It Follows (2014)

It_Follows_(poster)

Like everyone else, we like to relax with some films that are pure fluff once in a while. For me however, I find that I’m unable to enjoy most action films apart from the superhero genre. It’s just really difficult to suspend disbelief for them and to take them seriously. Horror films still work on me though, which is why I pay attention to interesting new releases for that genre though it’s true that I probably like them a lot more than my wife does.

Jay is your typical all-American teenage girl who lives in a nice house in the suburbs. She meets and likes a new guy and her sister and friends seem mostly happy for her. But it soon turns out that the guy has nefarious motives and not in the usual way. After having sex for the first time, he explains to her that he only did it to pass on a sort of curse to her. From now on, wherever she goes, it follows her and if it catches her, it will kill her. It can take the form of any person and is completely single-minded in its pursuit but is limited to only moving at a steady walk and only those affected by the curse can see it. The only way to get rid of it is by having sex with another person but even then you’re not completely safe. If it manages to kill its current target, it will revert back to the previous one.

It’s an incredibly simple premise for a horror movie monster, so simple that you might hardly believe that it could work, but it does. The film ratchets the tension up so deftly that you’ll soon be scanning the background of every shot for any sign of a slowly advancing human silhouette. As my wife notes, even the sight of an open doorway is a cause for alarm. The monster moves so slowly that so long as you remain alert and active you’ll always be able to outpace it but as it is inexorable, the horror is that you’ll never be able to get a good night’s rest or relax for even a moment. The fact that only you can see it limits the ability of the people around you to help you, even if they believe in your preposterous story. That the victim is perceived by everyone else as a raving lunatic, running away from absolutely nothing is also part of the horror.

Like so many horror monsters, it does break down at its edges. I enjoyed how Jay managed to convince her friends that the monster is real and they come up with reasonable plans on how to deal with it. One arms her with a handgun and teaches her how to use it while another hatches a plan to trap and perhaps kill the monster. Unfortunately, once they start to march down this path you can’t help but to wonder about the many other things they could have done instead. This includes simple things like running further away, to another continent if possible and seeing if it can follow to standard measures of dealing with invisible enemies, like covering the floor with flour. Most of all, it bothered me while watching that the adults never get involved at all, not even after Jay gets hospitalized after crashing a car. I get that given the genre of this film, having adults solve all of their problems would kind of miss the point but it really grated on me how unrealistic this was.

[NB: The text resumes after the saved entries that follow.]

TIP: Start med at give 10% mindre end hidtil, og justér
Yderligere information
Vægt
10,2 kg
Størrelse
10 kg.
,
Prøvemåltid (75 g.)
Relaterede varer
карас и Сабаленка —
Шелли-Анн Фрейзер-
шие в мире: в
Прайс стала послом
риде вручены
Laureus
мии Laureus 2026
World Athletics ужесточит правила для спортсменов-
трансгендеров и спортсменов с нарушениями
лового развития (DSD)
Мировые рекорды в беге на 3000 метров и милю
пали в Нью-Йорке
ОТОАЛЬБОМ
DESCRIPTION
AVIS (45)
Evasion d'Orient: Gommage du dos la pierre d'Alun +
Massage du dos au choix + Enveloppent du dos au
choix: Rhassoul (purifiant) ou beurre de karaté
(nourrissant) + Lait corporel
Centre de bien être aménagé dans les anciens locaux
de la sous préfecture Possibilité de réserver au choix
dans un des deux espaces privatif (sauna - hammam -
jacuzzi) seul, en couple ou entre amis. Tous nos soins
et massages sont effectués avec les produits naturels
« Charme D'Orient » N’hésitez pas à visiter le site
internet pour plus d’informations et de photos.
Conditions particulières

Director David Robert Mitchell is fortunately well aware of these problems and works hard to insinuate that all of these events take place not in the real world, but in some kind of weird alternative reality that adheres to dream logic. Early on, I noticed how hard it is to place the film in a definitive time period. There are cars, ancient television sets and home decor that scream 1970s, yet everyone basically wears modern clothes and most importantly use mobile phones. It seems that this was a deliberate decision to keep the audience off kilter and uncomfortable without really knowing why. There are also interesting bits of story that are shown but never talked about. Jay never tells her friends the forms that the monster takes but we can guess that in the climactic scene it actually appears as her father who seems to be absent and may be deceased. Mitchell has commented that the idea for this film came to him as irrational fears from having nightmares and he wanted to convey the same dream-like quality that defies logic and common sense. It’s not a bullet-proof explanation by any means but it’s good enough for me.

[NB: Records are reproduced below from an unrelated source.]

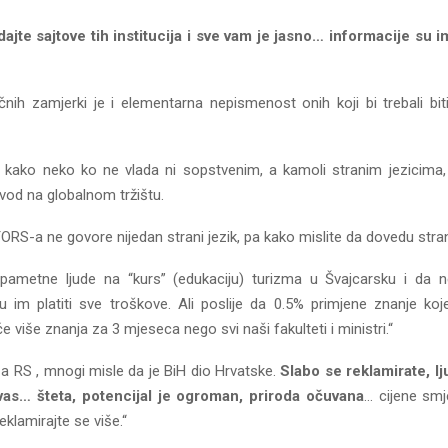
jte sajtove tih institucija i sve vam je jasno… informacije su i
čnih zamjerki je i elementarna nepismenost onih koji bi trebali biti
u kako neko ko ne vlada ni sopstvenim, a kamoli stranim jezicima
izvod na globalnom tržištu.
ORS-a ne govore nijedan strani jezik, pa kako mislite da dovedu stran
 pametne ljude na “kurs” (edukaciju) turizma u Švajcarsku i da 
u im platiti sve troškove. Ali poslije da 0.5% primjene znanje ko
 više znanja za 3 mjeseca nego svi naši fakulteti i ministri.“
za RS , mnogi misle da je BiH dio Hrvatske.
Slabo se reklamirate, lju
 vas… šteta, potencijal je ogroman, priroda očuvana
… cijene sm
eklamirajte se više.“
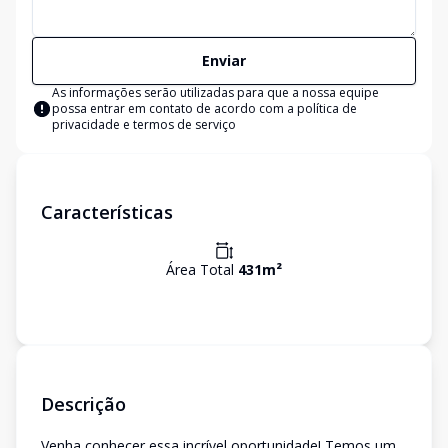
Enviar
As informações serão utilizadas para que a nossa equipe
possa entrar em contato de acordo com a
política de
privacidade e termos de serviço
Características
Área Total
431
m²
Descrição
Venha conhecer essa incrível oportunidade! Temos um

So yeah, I picked this one up because of its reputation as a solid and scary indie horror film and it doesn’t disappoint. There are legitimate quibbles to be had about its world building and the inconsistency of the rules governing the monster but I loved that the director made an effort to hand-wave away these problems using dream logic. Most of all however, I commend its director for identifying a single, primal and powerful fear and exploiting it to its fullest extent, resulting in a horror film that really is scary.